- _Job_
Reproduce the text lines of all four entries below without changing a character, and leave the pictures out of your answer.

Information shown section start

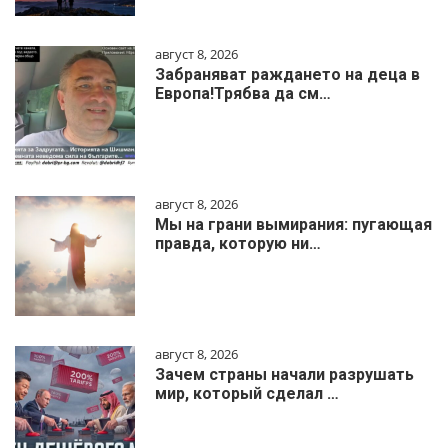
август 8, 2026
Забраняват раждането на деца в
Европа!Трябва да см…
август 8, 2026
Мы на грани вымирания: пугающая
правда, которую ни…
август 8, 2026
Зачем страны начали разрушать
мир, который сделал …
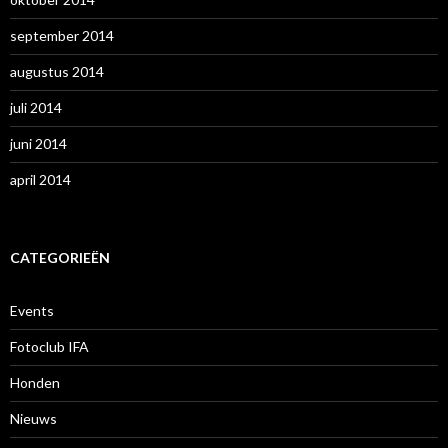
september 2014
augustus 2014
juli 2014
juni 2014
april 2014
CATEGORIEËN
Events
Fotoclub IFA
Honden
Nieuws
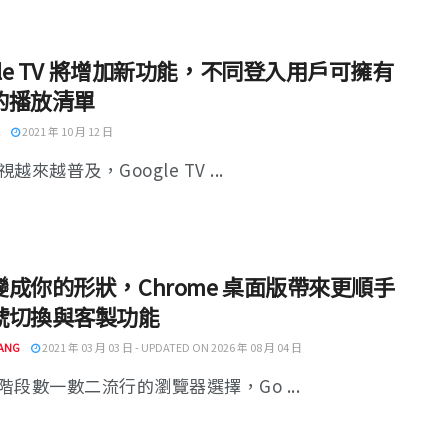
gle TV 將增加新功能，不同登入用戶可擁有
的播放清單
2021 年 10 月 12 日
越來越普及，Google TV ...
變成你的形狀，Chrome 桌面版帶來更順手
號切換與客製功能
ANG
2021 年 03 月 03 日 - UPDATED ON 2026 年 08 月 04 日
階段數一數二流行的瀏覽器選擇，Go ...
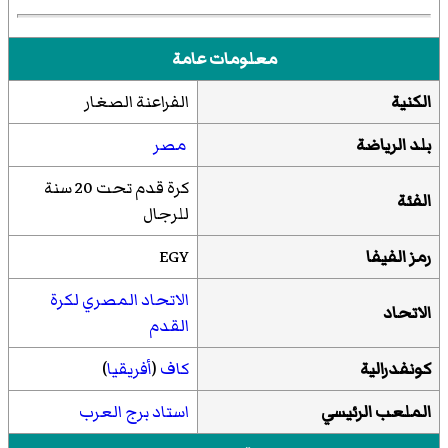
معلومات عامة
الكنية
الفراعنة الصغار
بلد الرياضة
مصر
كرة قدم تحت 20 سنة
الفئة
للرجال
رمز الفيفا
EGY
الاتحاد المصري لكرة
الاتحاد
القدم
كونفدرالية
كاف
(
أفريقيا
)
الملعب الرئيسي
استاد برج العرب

Information shown section end

- _Response to this task_
август 8, 2026
Забраняват раждането на деца в
Европа!Трябва да см…
август 8, 2026
Мы на грани вымирания: пугающая
правда, которую ни…
август 8, 2026
Зачем страны начали разрушать
мир, который сделал …
september 2014
augustus 2014
juli 2014
juni 2014
april 2014
CATEGORIEËN
Events
Fotoclub IFA
Honden
Nieuws
gle TV 將增加新功能，不同登入用戶可擁有
的播放清單
2021 年 10 月 12 日
越來越普及，Google TV ...
變成你的形狀，Chrome 桌面版帶來更順手
號切換與客製功能
ANG
2021 年 03 月 03 日 - UPDATED ON 2026 年 08 月 04 日
階段數一數二流行的瀏覽器選擇，Go ...
معلومات عامة
الكنية
الفراعنة الصغار
بلد الرياضة
مصر
كرة قدم تحت 20 سنة
الفئة
للرجال
رمز الفيفا
EGY
الاتحاد المصري لكرة
الاتحاد
القدم
كونفدرالية
كاف
(
أفريقيا
)
الملعب الرئيسي
استاد برج العرب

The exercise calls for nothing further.